Not only are planned home births in North America safe for mother and baby, they are associated with a lower rate of medical intervention than are low-risk hospital births in the United States, results of the largest prospective analysis of such births suggest.
“Our study of certified professional midwives suggests they achieve good outcomes among low-risk women without routine use of expensive hospital intervention,” said study authors Kenneth C. Johnson, M.D., senior epidemiologist for the Public Health Agency of Canada, and Betty-Anne Daviss, a certified professional midwife from Canada.
“A high degree of safety and maternal satisfaction were reported, and more than 87% of mothers and neonates did not require transfer to hospital,” the study authors said.
The cohort included information from 5,418 women whose births during the year 2000 were attended by 409 of the 534 registered professional midwives in the United States and Canada (BMJ 2005;330:1416–9).
The researchers compared outcomes in that group with outcomes among more than 3.3 million term, singleton vertex hospital births the same year in the United States.
There were no maternal deaths in the home-birth group.

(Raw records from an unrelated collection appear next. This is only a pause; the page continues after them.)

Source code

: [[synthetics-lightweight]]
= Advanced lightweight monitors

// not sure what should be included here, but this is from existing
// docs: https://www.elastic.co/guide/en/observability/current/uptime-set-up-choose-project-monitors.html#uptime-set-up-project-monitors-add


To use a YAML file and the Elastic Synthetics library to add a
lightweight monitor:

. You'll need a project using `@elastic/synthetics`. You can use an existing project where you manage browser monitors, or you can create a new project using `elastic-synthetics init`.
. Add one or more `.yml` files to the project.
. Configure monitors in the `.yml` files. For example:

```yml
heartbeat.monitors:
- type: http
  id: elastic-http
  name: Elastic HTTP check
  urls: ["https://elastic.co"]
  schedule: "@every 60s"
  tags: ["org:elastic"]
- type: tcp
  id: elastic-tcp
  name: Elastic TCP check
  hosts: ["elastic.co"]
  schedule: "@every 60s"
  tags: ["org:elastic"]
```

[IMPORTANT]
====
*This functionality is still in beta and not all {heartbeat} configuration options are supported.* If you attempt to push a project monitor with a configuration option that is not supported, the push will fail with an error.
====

Three infants died from fatal birth defects. There were five intrapartum fetal deaths and six neonatal deaths.
There were no deaths among the 80 planned home-delivered breeches, nor among the 13 sets of twins.
When the researchers excluded planned breech deliveries and twins (not considered low-risk), the rate of intrapartum and neonatal death was 1.7/1,000 planned low-risk home births.
About 12% of the mothers were transferred to a hospital either intrapartum or post partum.
Five of every six who went to a hospital did so before delivery: 51% went for failure to progress, pain relief, and/or exhaustion, according to the investigators.
After delivery, 1.3% of mothers and 0.7% of newborns were transferred. The most common reasons mentioned were maternal hemorrhage (0.6% of total births), retained placenta (0.5% of total births), or respiratory problems in the infant (0.5% of total births).
The midwives reportedly considered transfers urgent in 3.4% of cases. Transfers were four times more common among primiparous women (25%) than multiparous women (6%).
Compared with low-risk hospital births, planned home births had a significantly lower rate of induction of labor (9.6% vs. 21%), stimulation of labor (9.2% vs. 18.9%), episiotomy (2.1% vs. 33%), forceps (1% vs. 2.2%), and vacuum extractions (0.6% vs. 5.2%).
The rate of cesarean section for women transferred to a hospital also was lower than the rate among low-risk hospital births (3.7% vs. 18%).